Since yours is in a bucket of water, rooting, I'd probably cut it way back, then put it in a pot in a shady location, watering often, as soon as you see roots (now). The tricky part will be making sure that you keep it well enough watered without drowning it. Basically, you're turning the whole tree into a softwood cutting, so it will need lots of babying to stay alive.

I'll be curious to hear what happens!

Comment by anna Wed May 28 09:40:25 2014

Ok. Do I guess I'll pot it up, cut it way back (with my eyes closed so it doesn't hurt so bad) and water enough to help the roots establish but not so much to kill it. Well, this WILL be a challenge! I'll let you know how things go!

Thanks for your help.

PS I seem to remember you discussing "roots vs branches" when you prune in a distant post. Can you point me to that post or a general range of dates? Thanks again....
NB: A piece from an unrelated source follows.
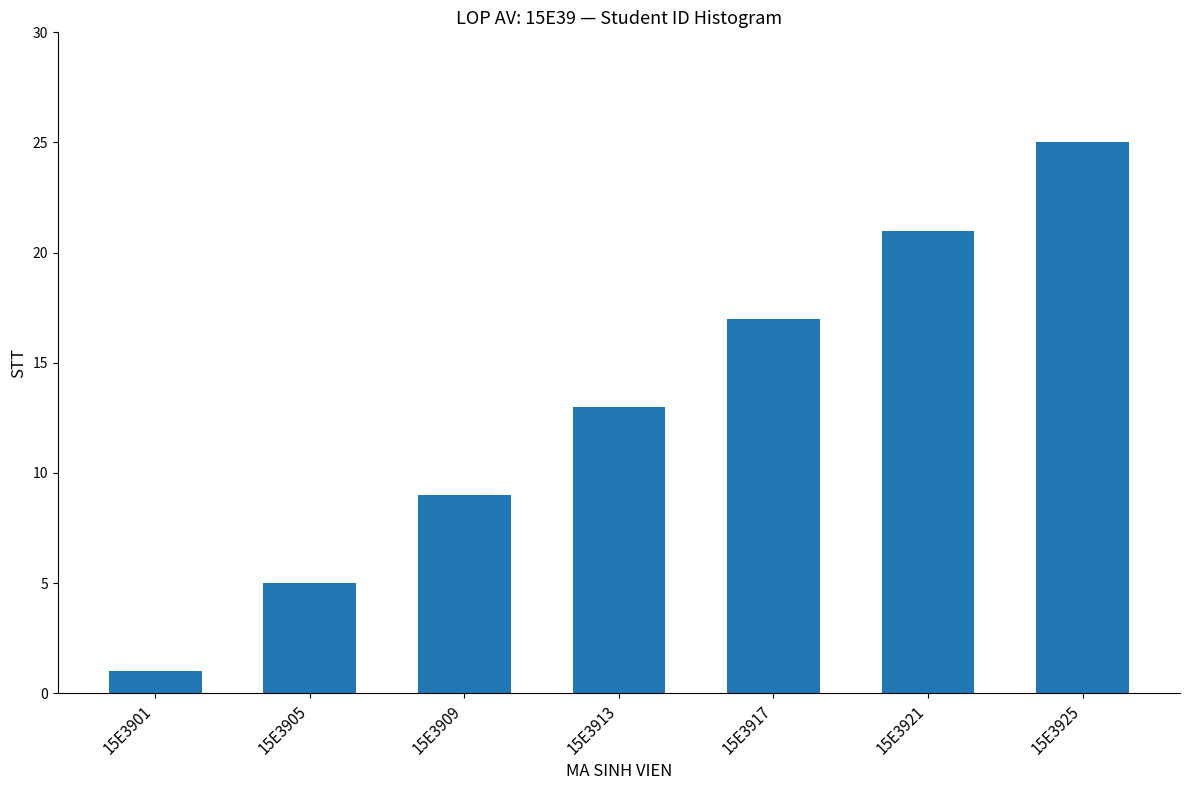

What is the difference between the maximum and minimum values?

24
Comment by Elizabeth Wed May 28 22:48:33 2014

wow, good luck with the tree!

re uses for feed sacks, the paper ones make great "disposable" floor mats for the farm truck, if you tend to have work boots tracking in mud, grass clippings, straw, etc. When they get too dirty, just pull it out, put a new one in, no big cleaning job. They're still good at that point for sheet composting or recycling, too, so no harm done.

Comment by Cheryl Thu May 29 10:55:52 2014
The bride takes feed bags and cuts a strip off the top and sews it on as handles for reuseable shopping bags. I pack composted manure in bags and give them to area gardeners.